[Start of section]

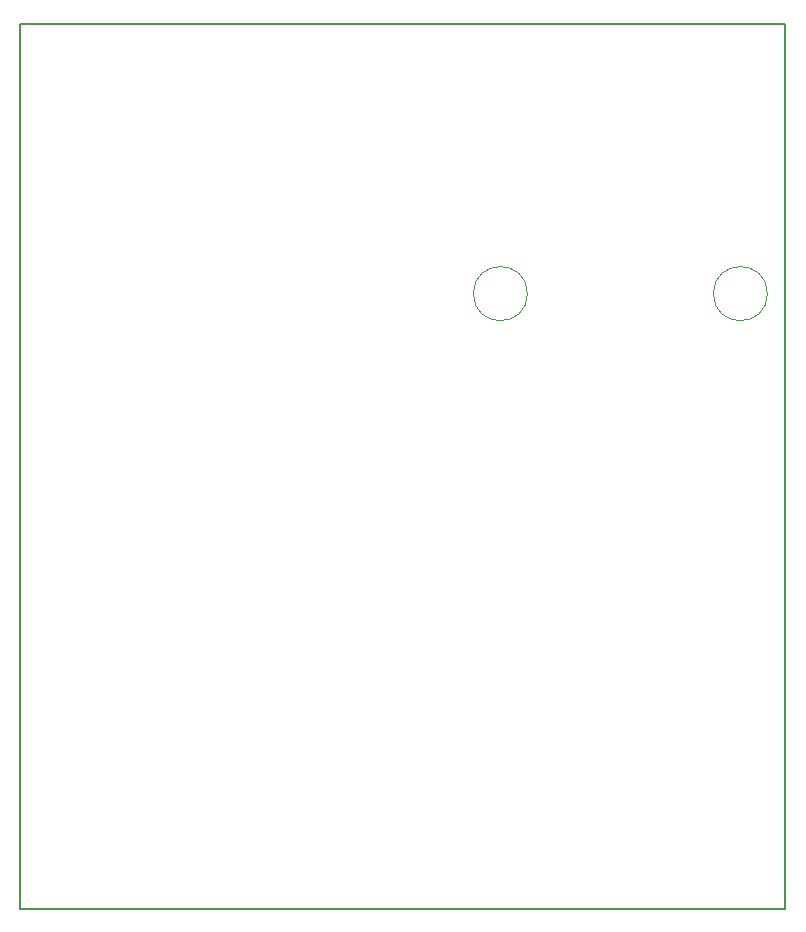
<source format=gbr>
%TF.GenerationSoftware,KiCad,Pcbnew,7.0.10-7.0.10~ubuntu23.04.1*%
%TF.CreationDate,2024-04-20T16:35:45-05:00*%
%TF.ProjectId,GPS-MINPOINT,4750532d-4d49-44e5-904f-494e542e6b69,V001*%
%TF.SameCoordinates,Original*%
%TF.FileFunction,Profile,NP*%
%FSLAX46Y46*%
G04 Gerber Fmt 4.6, Leading zero omitted, Abs format (unit mm)*
G04 Created by KiCad (PCBNEW 7.0.10-7.0.10~ubuntu23.04.1) date 2024-04-20 16:35:45*
%MOMM*%
%LPD*%
G01*
G04 APERTURE LIST*
%TA.AperFunction,Profile*%
%ADD10C,0.100000*%
%TD*%
%TA.AperFunction,Profile*%
%ADD11C,0.200000*%
%TD*%
G04 APERTURE END LIST*
D10*
X169929525Y-81915000D02*
G75*
G03*
X165350475Y-81915000I-2289525J0D01*
G01*
X165350475Y-81915000D02*
G75*
G03*
X169929525Y-81915000I2289525J0D01*
G01*
X190249525Y-81915000D02*
G75*
G03*
X185670475Y-81915000I-2289525J0D01*
G01*
X185670475Y-81915000D02*
G75*
G03*
X190249525Y-81915000I2289525J0D01*
G01*
X178435001Y-111760000D02*
G75*
G03*
X178434999Y-111760000I-1J0D01*
G01*
X178434999Y-111760000D02*
G75*
G03*
X178435001Y-111760000I1J0D01*
G01*
D11*
X127000000Y-59055000D02*
X191770000Y-59055000D01*
X191770000Y-133985000D01*
X127000000Y-133985000D01*
X127000000Y-59055000D01*
M02*

</source>
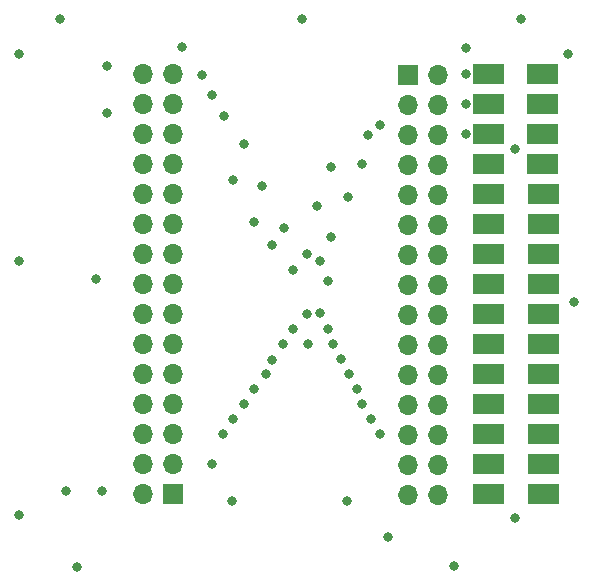
<source format=gts>
G04 #@! TF.GenerationSoftware,KiCad,Pcbnew,7.0.10*
G04 #@! TF.CreationDate,2024-03-20T06:36:53+09:00*
G04 #@! TF.ProjectId,m5stack_base,6d357374-6163-46b5-9f62-6173652e6b69,rev?*
G04 #@! TF.SameCoordinates,Original*
G04 #@! TF.FileFunction,Soldermask,Top*
G04 #@! TF.FilePolarity,Negative*
%FSLAX46Y46*%
G04 Gerber Fmt 4.6, Leading zero omitted, Abs format (unit mm)*
G04 Created by KiCad (PCBNEW 7.0.10) date 2024-03-20 06:36:53*
%MOMM*%
%LPD*%
G01*
G04 APERTURE LIST*
G04 Aperture macros list*
%AMFreePoly0*
4,1,5,1.750000,-0.850000,-0.850000,-0.850000,-0.850000,0.850000,1.750000,0.850000,1.750000,-0.850000,1.750000,-0.850000,$1*%
G04 Aperture macros list end*
%ADD10R,1.700000X1.700000*%
%ADD11O,1.700000X1.700000*%
%ADD12FreePoly0,0.000000*%
%ADD13C,0.800000*%
G04 APERTURE END LIST*
D10*
X115040000Y-92758000D03*
D11*
X112500000Y-92758000D03*
X115040000Y-90218000D03*
X112500000Y-90218000D03*
X115040000Y-87678000D03*
X112500000Y-87678000D03*
X115040000Y-85138000D03*
X112500000Y-85138000D03*
X115040000Y-82598000D03*
X112500000Y-82598000D03*
X115040000Y-80058000D03*
X112500000Y-80058000D03*
X115040000Y-77518000D03*
X112500000Y-77518000D03*
X115040000Y-74978000D03*
X112500000Y-74978000D03*
X115040000Y-72438000D03*
X112500000Y-72438000D03*
X115040000Y-69898000D03*
X112500000Y-69898000D03*
X115040000Y-67358000D03*
X112500000Y-67358000D03*
X115040000Y-64818000D03*
X112500000Y-64818000D03*
X115040000Y-62278000D03*
X112500000Y-62278000D03*
X115040000Y-59738000D03*
X112500000Y-59738000D03*
X115040000Y-57198000D03*
X112500000Y-57198000D03*
D10*
X134960000Y-57218000D03*
D11*
X137500000Y-57218000D03*
X134960000Y-59758000D03*
X137500000Y-59758000D03*
X134960000Y-62298000D03*
X137500000Y-62298000D03*
X134960000Y-64838000D03*
X137500000Y-64838000D03*
X134960000Y-67378000D03*
X137500000Y-67378000D03*
X134960000Y-69918000D03*
X137500000Y-69918000D03*
X134960000Y-72458000D03*
X137500000Y-72458000D03*
X134960000Y-74998000D03*
X137500000Y-74998000D03*
X134960000Y-77538000D03*
X137500000Y-77538000D03*
X134960000Y-80078000D03*
X137500000Y-80078000D03*
X134960000Y-82618000D03*
X137500000Y-82618000D03*
X134960000Y-85158000D03*
X137500000Y-85158000D03*
X134960000Y-87698000D03*
X137500000Y-87698000D03*
X134960000Y-90238000D03*
X137500000Y-90238000D03*
X134960000Y-92778000D03*
X137500000Y-92778000D03*
D12*
X141310000Y-57182000D03*
X141310000Y-59730000D03*
X141310000Y-62280000D03*
X141310000Y-64820000D03*
X141314000Y-67360000D03*
X141314000Y-69900000D03*
X141314000Y-72443600D03*
X141314000Y-74980000D03*
X141314000Y-77520000D03*
X141314000Y-80060000D03*
X141314000Y-82600000D03*
X141314000Y-85140000D03*
X141314000Y-87680000D03*
X141314000Y-90220000D03*
X141314000Y-92760000D03*
X145914000Y-92758000D03*
X145914000Y-90218000D03*
X145914000Y-87678000D03*
X145914000Y-85138000D03*
X145914000Y-82598000D03*
X145914000Y-80058000D03*
X145914000Y-77518000D03*
X145914000Y-74978000D03*
X145914000Y-72441600D03*
X145914000Y-69898000D03*
X145914000Y-67358000D03*
X145910000Y-64818000D03*
X145910000Y-62278000D03*
X145910000Y-59728000D03*
X145910000Y-57180000D03*
D13*
X133223000Y-96393000D03*
X115824000Y-54864000D03*
X144018000Y-94742000D03*
X117475000Y-57277000D03*
X139827000Y-57150000D03*
X129794000Y-93345000D03*
X108500000Y-74500000D03*
X138811000Y-98806000D03*
X144500000Y-52500000D03*
X148500000Y-55500000D03*
X102000000Y-73000000D03*
X102000000Y-55500000D03*
X109500000Y-56500000D03*
X102000000Y-94500000D03*
X105500000Y-52500000D03*
X139827000Y-54991000D03*
X106934000Y-98933000D03*
X149000000Y-76500000D03*
X126000000Y-52500000D03*
X109500000Y-60500000D03*
X120015000Y-93345000D03*
X106000000Y-92500000D03*
X109000000Y-92500000D03*
X126500000Y-80000000D03*
X144000000Y-63500000D03*
X118364000Y-58928000D03*
X139827000Y-59690000D03*
X118364000Y-90217998D03*
X119380000Y-60693000D03*
X119253004Y-87678000D03*
X139827000Y-62230000D03*
X121031012Y-85138000D03*
X121031000Y-63118996D03*
X120142000Y-66166998D03*
X120142000Y-86360000D03*
X122936000Y-82598000D03*
X122555000Y-66674996D03*
X121920000Y-69723000D03*
X121920000Y-83820000D03*
X124460000Y-70231000D03*
X124333000Y-80058000D03*
X123444000Y-81406998D03*
X123444000Y-71628000D03*
X126365000Y-72390000D03*
X126365000Y-77470000D03*
X125222000Y-78740000D03*
X125222000Y-73787000D03*
X127508000Y-73025000D03*
X127495000Y-77423933D03*
X128143000Y-78740000D03*
X128188000Y-74676000D03*
X128638000Y-80010000D03*
X128413989Y-70954000D03*
X127254000Y-68326000D03*
X129273000Y-81280000D03*
X129908000Y-67564000D03*
X129957025Y-82532732D03*
X130601000Y-83820000D03*
X128397000Y-65023998D03*
X131051000Y-64770002D03*
X131051000Y-85065010D03*
X131826000Y-86360000D03*
X131572000Y-62357000D03*
X132588000Y-61467998D03*
X132588000Y-87630000D03*
M02*

</source>
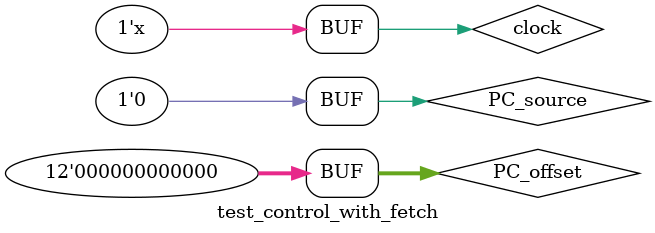
<source format=v>
`timescale 1ns / 1ps


module test_control_with_fetch;

	// Inputs
	wire [15:0] IR;

	//wire [15:0] IRR;
	
	reg clock;
	reg PC_source;
	reg [11:0] PC_offset;

	// Outputs
	wire [2:0] reg_read_adr1;
	wire [2:0] reg_read_adr2;
	wire [2:0] reg_write_adr_d;
	wire reg_write_d;
	wire ALU_source2_d;
	wire [7:0] ALU_con_d;
	wire [15:0] offset_register;
	wire mem_write_d;
	wire mem_to_reg_d;
	wire branch_d;
	wire [3:0] branch_condition_d;
	wire IEN;

	// Instantiate the Unit Under Test (UUT)
	control_unit uut (
		.IR(IR), 
		.reg_read_adr1(reg_read_adr1), 
		.reg_read_adr2(reg_read_adr2), 
		.reg_write_adr_d(reg_write_adr_d), 
		.reg_write_d(reg_write_d), 
		.ALU_source2_d(ALU_source2_d), 
		.ALU_con_d(ALU_con_d), 
		.offset_register(offset_register), 
		.mem_write_d(mem_write_d), 
		.mem_to_reg_d(mem_to_reg_d), 
		.branch_d(branch_d), 
		.branch_condition_d(branch_condition_d), 
		.IEN(IEN)
	);


	IR_fetch uutfetch (
		.clock(clock), 
		.PC_source(PC_source), 
		.PC_offset(PC_offset), 
		.IR(IR)
	);

	initial begin
		// Initialize Inputs
		clock = 0;
		PC_source = 0;
		PC_offset = 0;

		// Wait 100 ns for global reset to finish
		//#100;
        
		// Add stimulus here

	end
	
	always #1 clock = !clock;
endmodule


</source>
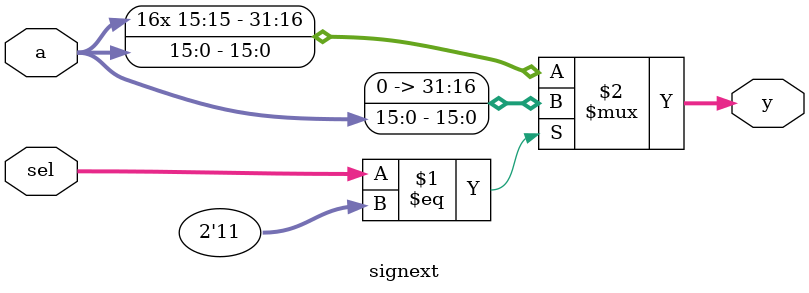
<source format=v>
`timescale 1ns / 1ps


module signext(
	input wire[15:0] a,
	input wire[1:0] sel,
	output wire[31:0] y
    );

	//unsigned extension and sign extension
	assign y = (sel == 2'b11) ? {{16{1'b0}}, a} : {{16{a[15]}}, a};
endmodule

</source>
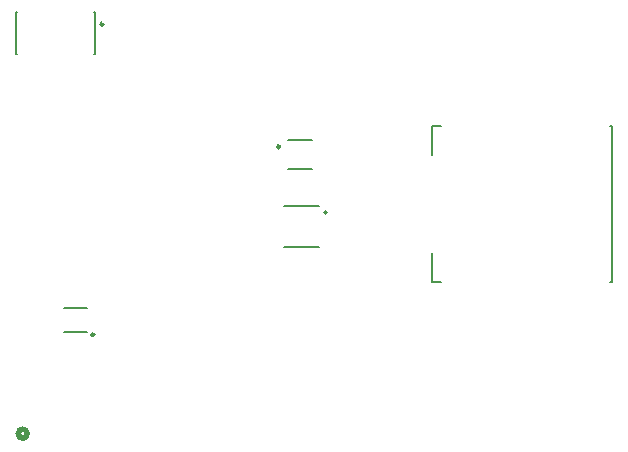
<source format=gbr>
%TF.GenerationSoftware,Altium Limited,Altium Designer,23.5.1 (21)*%
G04 Layer_Color=65535*
%FSLAX45Y45*%
%MOMM*%
%TF.SameCoordinates,0CF0D061-263B-42B0-A585-B6EE71A6EBF9*%
%TF.FilePolarity,Positive*%
%TF.FileFunction,Legend,Top*%
%TF.Part,Single*%
G01*
G75*
%TA.AperFunction,NonConductor*%
%ADD35C,0.50800*%
%ADD36C,0.25000*%
%ADD37C,0.20000*%
%ADD38C,0.12700*%
%ADD39C,0.15240*%
D35*
X2885440Y2513330D02*
G03*
X2885440Y2513330I-38100J0D01*
G01*
D36*
X5024300Y4942800D02*
G03*
X5024300Y4942800I-12500J0D01*
G01*
X3454200Y3352800D02*
G03*
X3454200Y3352800I-12500J0D01*
G01*
X3529200Y5980500D02*
G03*
X3529200Y5980500I-12500J0D01*
G01*
D37*
X5421500Y4387200D02*
G03*
X5421500Y4387200I-10000J0D01*
G01*
X5091800Y4751800D02*
X5296800D01*
X5091800Y5001800D02*
X5296800D01*
X3193940Y3377655D02*
X3393940D01*
X3193940Y3577655D02*
X3393940D01*
X3456700Y5728000D02*
Y6083000D01*
X2791700D02*
X2795200D01*
X3453200D02*
X3456700D01*
X2791700Y5728000D02*
Y6083000D01*
Y5728000D02*
X2795200D01*
X3453200D02*
X3456700D01*
D38*
X5057000Y4439200D02*
X5357000D01*
X5057000Y4095200D02*
X5357000D01*
D39*
X6311200Y3800000D02*
X6390626D01*
X6311200Y4870974D02*
Y5115400D01*
X7817174D02*
X7836600D01*
X6311200D02*
X6390626D01*
X6311200Y3800000D02*
Y4044426D01*
X7817174Y3800000D02*
X7836600D01*
Y5115400D01*
%TF.MD5,22bdf6d062245a4fa4c07e60a8dab2cd*%
M02*

</source>
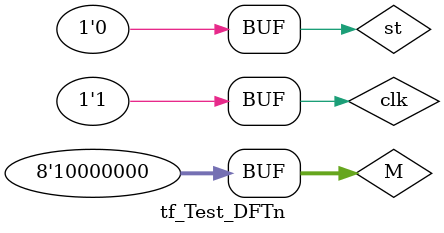
<source format=v>
module tf_Test_DFTn;

	// Inputs
	reg clk;
	reg st;
	reg [7:0] M;

	// Outputs
	wire S;
	wire [11:0] SIN;
	wire ce_tact;
	wire ce_sd;
	wire ce_SIN;
	wire ce_bit;
	wire [10:0] modY;
	wire [6:0] k;
	wire D;
	wire [6:0] n;

	// Instantiate the Unit Under Test (UUT)
	Test_DFTn uut (
		.S(S), 
		.clk(clk), 
		.SIN(SIN), 
		.st(st), 
		.ce_tact(ce_tact), 
		.M(M), 
		.ce_sd(ce_sd), 
		.ce_SIN(ce_SIN), 
		.ce_bit(ce_bit), 
		.modY(modY), 
		.k(k), 
		.D(D), 
		.n(n)
	);

	always begin clk=0; #10; clk=1; #10; end
	initial begin
	st = 0; M = 128; //
	#1000000; st = 1; M = 128; //Ìíîæèòåëü àìïëèòóäû ñèãíàëà FSK
	#200; st = 0;
	end
		
      
endmodule


</source>
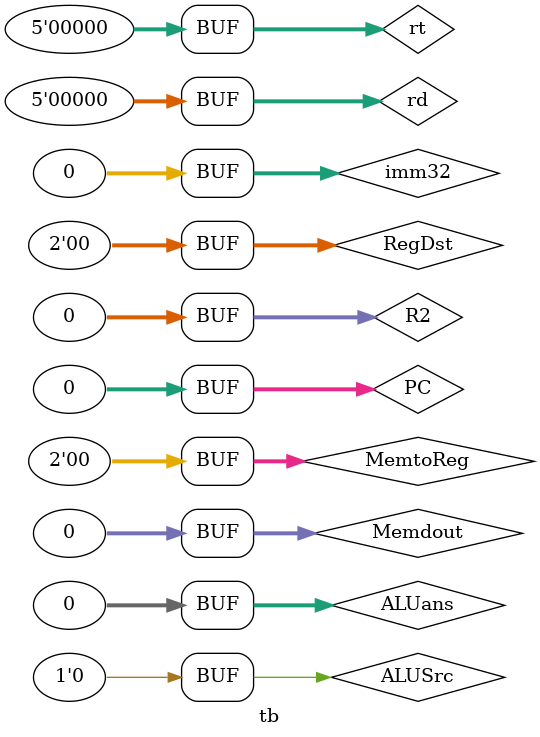
<source format=v>
`timescale 1ns / 1ps


module tb;

	// Inputs
	reg [4:0] rt;
	reg [4:0] rd;
	reg [1:0] RegDst;
	reg [31:0] R2;
	reg [31:0] imm32;
	reg ALUSrc;
	reg [31:0] ALUans;
	reg [31:0] Memdout;
	reg [31:0] PC;
	reg [1:0] MemtoReg;

	// Outputs
	wire [4:0] RegAddr;
	wire [31:0] ALUsec;
	wire [31:0] RegData;

	// Instantiate the Unit Under Test (UUT)
	mux uut (
		.rt(rt), 
		.rd(rd), 
		.RegDst(RegDst), 
		.R2(R2), 
		.imm32(imm32), 
		.ALUSrc(ALUSrc), 
		.ALUans(ALUans), 
		.Memdout(Memdout), 
		.PC(PC), 
		.MemtoReg(MemtoReg), 
		.RegAddr(RegAddr), 
		.ALUsec(ALUsec), 
		.RegData(RegData)
	);

	initial begin
		// Initialize Inputs
		rt = 0;
		rd = 0;
		RegDst = 0;
		R2 = 0;
		imm32 = 0;
		ALUSrc = 0;
		ALUans = 0;
		Memdout = 0;
		PC = 0;
		MemtoReg = 0;

		// Wait 100 ns for global reset to finish
		#100;
        
		// Add stimulus here

	end
      
endmodule


</source>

[End of section]

— Exercise instructions —
The images in the entries above should be left out; please reproduce exactly the lines from the first through the one containing "G04 #@! TF.CreationDate,2024-03-20T06:36:53+09:00*".

— Expected answer —
<source format=gbr>
%TF.GenerationSoftware,KiCad,Pcbnew,7.0.10-7.0.10~ubuntu23.04.1*%
%TF.CreationDate,2024-04-20T16:35:45-05:00*%
%TF.ProjectId,GPS-MINPOINT,4750532d-4d49-44e5-904f-494e542e6b69,V001*%
%TF.SameCoordinates,Original*%
%TF.FileFunction,Profile,NP*%
%FSLAX46Y46*%
G04 Gerber Fmt 4.6, Leading zero omitted, Abs format (unit mm)*
G04 Created by KiCad (PCBNEW 7.0.10-7.0.10~ubuntu23.04.1) date 2024-04-20 16:35:45*
%MOMM*%
%LPD*%
G01*
G04 APERTURE LIST*
%TA.AperFunction,Profile*%
%ADD10C,0.100000*%
%TD*%
%TA.AperFunction,Profile*%
%ADD11C,0.200000*%
%TD*%
G04 APERTURE END LIST*
D10*
X169929525Y-81915000D02*
G75*
G03*
X165350475Y-81915000I-2289525J0D01*
G01*
X165350475Y-81915000D02*
G75*
G03*
X169929525Y-81915000I2289525J0D01*
G01*
X190249525Y-81915000D02*
G75*
G03*
X185670475Y-81915000I-2289525J0D01*
G01*
X185670475Y-81915000D02*
G75*
G03*
X190249525Y-81915000I2289525J0D01*
G01*
X178435001Y-111760000D02*
G75*
G03*
X178434999Y-111760000I-1J0D01*
G01*
X178434999Y-111760000D02*
G75*
G03*
X178435001Y-111760000I1J0D01*
G01*
D11*
X127000000Y-59055000D02*
X191770000Y-59055000D01*
X191770000Y-133985000D01*
X127000000Y-133985000D01*
X127000000Y-59055000D01*
M02*

</source>
<source format=gts>
G04 #@! TF.GenerationSoftware,KiCad,Pcbnew,7.0.10*
G04 #@! TF.CreationDate,2024-03-20T06:36:53+09:00*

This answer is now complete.